Same fragment of a system, two diagram types. The flowchart asks what happens, in what order?. The DFD asks what data moves, and where is it stored?. Neither replaces the other.

Rules of thumb for choosing between them:

If there's a decision, a loop, or a time-ordered sequence you need to show, draw a flowchart.
If there's a data store, a record being transformed, or an external system you need to name, draw a DFD.
For a real system, you often want both — the DFD for data architecture, the flowchart for a specific user journey or an error-handling path.

Common Beginner Mistakes

Six mistakes account for almost every unreadable DFD. Watch for them when you review your own drafts.

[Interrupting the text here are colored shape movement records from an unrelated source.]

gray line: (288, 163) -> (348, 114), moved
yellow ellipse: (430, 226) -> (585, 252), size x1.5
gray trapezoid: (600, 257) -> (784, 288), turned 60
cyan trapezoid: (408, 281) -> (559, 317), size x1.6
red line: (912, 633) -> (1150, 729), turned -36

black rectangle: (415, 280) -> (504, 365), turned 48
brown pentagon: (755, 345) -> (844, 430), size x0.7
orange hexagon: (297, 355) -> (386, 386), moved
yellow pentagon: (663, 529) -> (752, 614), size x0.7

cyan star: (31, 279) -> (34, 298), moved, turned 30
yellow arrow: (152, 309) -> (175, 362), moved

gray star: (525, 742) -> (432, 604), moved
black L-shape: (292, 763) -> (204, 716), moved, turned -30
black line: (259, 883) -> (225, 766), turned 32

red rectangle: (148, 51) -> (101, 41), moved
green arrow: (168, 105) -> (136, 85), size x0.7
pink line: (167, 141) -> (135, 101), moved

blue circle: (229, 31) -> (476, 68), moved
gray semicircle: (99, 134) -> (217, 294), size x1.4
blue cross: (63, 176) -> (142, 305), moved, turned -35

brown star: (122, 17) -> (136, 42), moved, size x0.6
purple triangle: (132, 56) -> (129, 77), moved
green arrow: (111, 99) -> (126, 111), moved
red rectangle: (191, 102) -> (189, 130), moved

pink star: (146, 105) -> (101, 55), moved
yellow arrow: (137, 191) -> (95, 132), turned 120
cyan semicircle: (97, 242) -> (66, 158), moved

Drawing control flow. If you find yourself wanting to add a decision diamond or a timing arrow, you're drawing a flowchart, not a DFD. Put the control-flow logic on a separate diagram.
Unlabelled arrows. An arrow with no label is a half-finished thought. Every arrow must carry a noun phrase that names what's moving.
"Data" as a label. The whole diagram is about data. An arrow labelled data tells the reader literally nothing. Say order record, invoice, auth token instead.
Store-to-store, entity-to-entity, entity-to-store flows. All three are forbidden. If you need data to move from store A to store B, draw the process that does the moving.
"Black hole" or "miracle" processes. A process must have at least one input and at least one output — it's a transformation, not a sink or a source. If your Compute total circle has no inputs, you've forgotten to draw where the line items come from.
Level imbalance. The arrows entering and leaving process 2.0 on level 1 must match exactly the arrows that cross the boundary of the level-2 diagram that expands 2.0. When they don't, reviewers will find it — and will wonder what else is missing.

Where to Go Next

DFDs fit into a small ecosystem of structured-analysis diagrams. Three natural next steps once you're comfortable with them:

Entity-relationship diagrams. DFDs name the data stores; ER diagrams describe the shape of the records inside those stores. The two diagrams are complementary — a DFD tells you there's a D1 Orders store; an ER diagram tells you an Order has an id, a status, a customer_id, and a list of line items.
Sequence diagrams. When you need to show how a particular request travels between the processes in your DFD — the order of calls, the synchronous/asynchronous distinction — a UML sequence diagram is the matching tool.
C4 architecture diagrams. A modern descendant of DFDs that adds a clearer notion of technology boundaries (container, component, deployment). If your audience asks "what runs where?", C4 is probably a better fit than a DFD.

A Note on Tools

Every idea in this article is about the notation — the four shapes, the levelling rules, the balancing property — not about any particular tool. A DFD drawn on a whiteboard reads the same as a DFD drawn in Visio, Lucidchart, or a text-based tool like Mermaid. If you want a canvas with both Yourdon/DeMarco and Gane-Sarson shape sets, arrow-snapping that keeps flow labels tidy, and a way to collaborate in real time while you decompose the diagram, CorriDraw — the tool this blog lives on — is one option. The ideas transfer regardless. Pick whatever draws cleanly; the notation is the same everywhere.